Além disso, a higienização de ambientes comuns, que deve ser semelhante à feita nos hospitais, postos de saúde e Upas, não é tarefa fácil e exige todo um procedimento de equipes especializadas, algo que nossos funcionários de escola não foram preparados para realizar. A maioria dos colégios não tem o número suficiente de funcionários nem para atender às demandas em situações normais do dia a dia escolar, imagine numa situação de excepcionalidade pandêmica. Os banheiros dos colégios (espaço altamente contaminante), quando em bom estado de uso, precisariam de higienização constante; e algumas medidas de controle na entrada, como a aferição de temperatura, não funcionam em 100% dos casos pela ação diferenciada do vírus na fase inicial de incubação ou em situações de pessoas assintomáticas (e as crianças, adolescentes e jovens apresentam um número altíssimo de assintomáticos). E, para completar, os municípios não oferecerão transporte escolar e os alunos que precisarão utilizar transporte público urbano (ônibus) estão sujeitos a um alto grau de contaminação pela circulação do vírus em um ambiente de aglomeração.

Mesmo se garantíssemos todos os protocolos, o que é impossível, há aglomeração na entrada e saída dos estudantes das escolas e no deslocamento, onde não existem protocolos seguros e que podem expor as crianças, adolescentes e jovens à contaminação. Serão 500 mil pessoas entre estudantes, professores e funcionários circulando diariamente em todo o estado.

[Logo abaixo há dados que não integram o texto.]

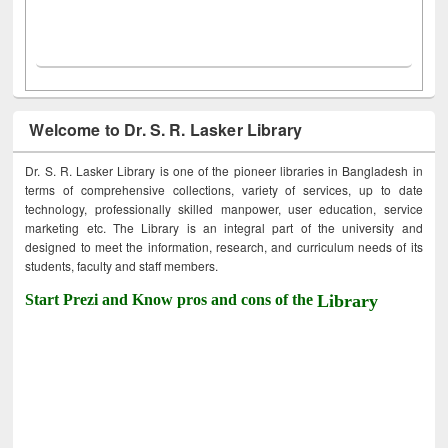
Welcome to Dr. S. R. Lasker Library
Dr. S. R. Lasker Library is one of the pioneer libraries in Bangladesh in
terms of comprehensive collections, variety of services, up to date
technology, professionally skilled manpower, user education, service
marketing etc. The Library is an integral part of the university and
designed to meet the information, research, and curriculum needs of its
students, faculty and staff members.
Start Prezi and Know pros and cons of the
Library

Quem arriscaria a vida de seu filho sabendo destas condições? Além disso, estaria se expondo e expondo à contaminação outros familiares, muitos dos quais são pessoas mais velhas ou com doenças crônicas. O mesmo vale para professores e funcionários de escola e seus familiares, que estariam submetidos a este ambiente.

Sabemos que há muitos desafios que precisam ser superados no campo educacional. A pandemia os escancarou. O aumento das desigualdades educacionais, que reflete o fosso histórico e estrutural das desigualdades sociais, afeta de forma brutal as camadas mais pobres. O retorno das aulas numa condição de pandemia cujo resultado perverso tem sido empobrecimento populacional, resultado da ausência de políticas sociais, só aumentará o grau de contaminação entre os mais pobres, o que tornará o fosso das desigualdades ainda mais fundo.

Não somos contrários à volta presencial das aulas. É o que mais desejamos. Anos de formação, somados aos anos de atuação que muitos de nós, profissionais da educação, temos, nos fazem desejosos de retornar ao ambiente escolar. Amamos o que fazemos e é no chão da escola que nos sentimos bem e nos realizamos profissionalmente. Mas é preciso, para além de que as condições protocolares de segurança sanitária estejam efetivamente garantidas, a remissão da pandemia e que ocorra a vacinação dos trabalhadores em educação de imediato.

Hermes Silva Leão, pedagogo, é professor de Educação Física da rede estadual do Paraná e presidente da APP-sindicato, que representa os profissionais da educação das escolas estaduais e municipais.